La empresa de maquinaria agrícola Metalfor ha reconocido una grave crisis financiera y organizacional que la obliga a implementar cambios significativos en su estructura. La firma, reconocida en el sector de pulverizadoras, compartió su situación a través de un informe contable presentado ante la Comisión Nacional de Valores (CNV).
Según el documento, la compañía ha visto un deterioro acelerado de su posición financiera desde 2026. Este escenario ha llevado a varias entidades financieras a reducir su exposición, limitar líneas de crédito y restringir entregas de proveedores, lo que ha afectado su capacidad operativa. Metalfor también mencionó un aumento en los rechazos de cheques y una pérdida de confianza generalizada.
Entre las dificultades que enfrenta se encuentra la administración de los fideicomisos Metalcred y las complicaciones en la renegociación de deudas con entidades financieras. Estos problemas han contribuido a una crisis organizacional, ya que la confianza de clientes y proveedores se ha visto socavada, reduciendo la conversión comercial y, en consecuencia, la producción.
A pesar de la caída en las ventas, la empresa destacó que existe una demanda potencial por sus productos, aunque necesita restablecer la confianza y el flujo de caja necesario para convertir oportunidades en ventas efectivas.
En el primer semestre de 2025, Metalfor logró vender 258 unidades, cifra que se redujo a 167 en el presente año.
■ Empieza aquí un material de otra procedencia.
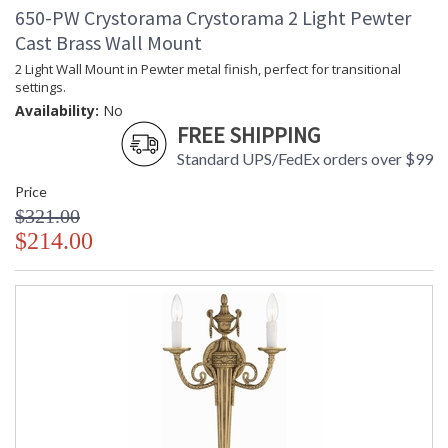
650-PW Crystorama Crystorama 2 Light Pewter
UL Listed Damp Location
CSA Listed
Cast Brass Wall Mount
2 Light Wall Mount in Pewter metal finish, perfect for transitional
settings.
Availability:
No
FREE SHIPPING
TITLE 20 with LED bulbs
Standard UPS/FedEx orders over $99
Price
Crystorama Crystal Defined
$321.00
$214.00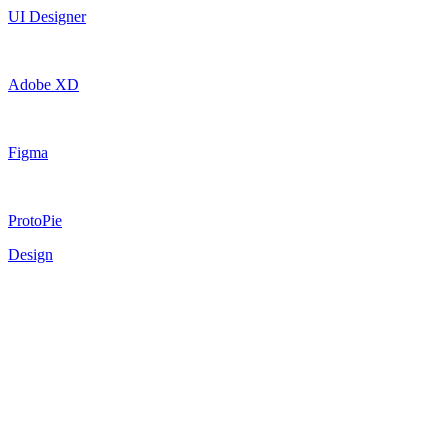
UI Designer
Adobe XD
Figma
ProtoPie
Design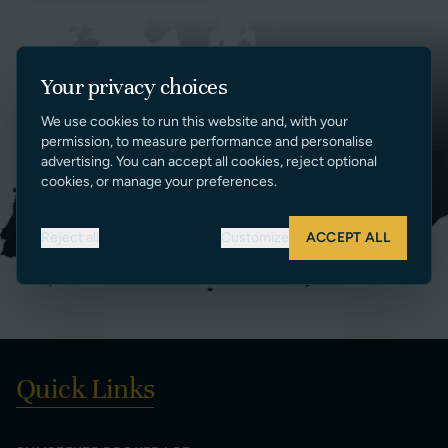
Your privacy choices
We use cookies to run this website and, with your
permission, to measure performance and personalise
advertising. You can accept all cookies, reject optional
cookies, or manage your preferences.
Reject all
Customize
ACCEPT ALL
Quick Links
Esta disminución, sumada a la situación financiera desfavorable, ha resultado en un trimestre con rentabilidad negativa.
En respuesta a estos retos, Metalfor ha iniciado un proceso de restructuración para adaptarse a su nueva realidad. Este proceso incluye un Procedimiento Preventivo de Crisis (PPC) ante el Ministerio de Trabajo, el cual ha enfrentado obstáculos debido a la presión del sindicato Unión Obrera Metalúrgica (UOM). La falta de avances en este PPC ha llevado a costos improductivos y ha complicado la reestructuración.
La empresa planea reducir significativamente su estructura en agosto, con el objetivo de ajustar su operación a las condiciones actuales del mercado. Esto incluye adecuar dotaciones, turnos y concentrar la producción en modelos con mayor rotación y margen de beneficio. Además, se buscará monetizar inventarios y conservar áreas críticas como ingeniería y posventa.
Finalmente, Metalfor sostiene que la reducción estructural no es un fin en sí mismo, sino un paso necesario para garantizar una operación viable y sostenible a largo plazo, sentando así las bases para un futuro crecimiento.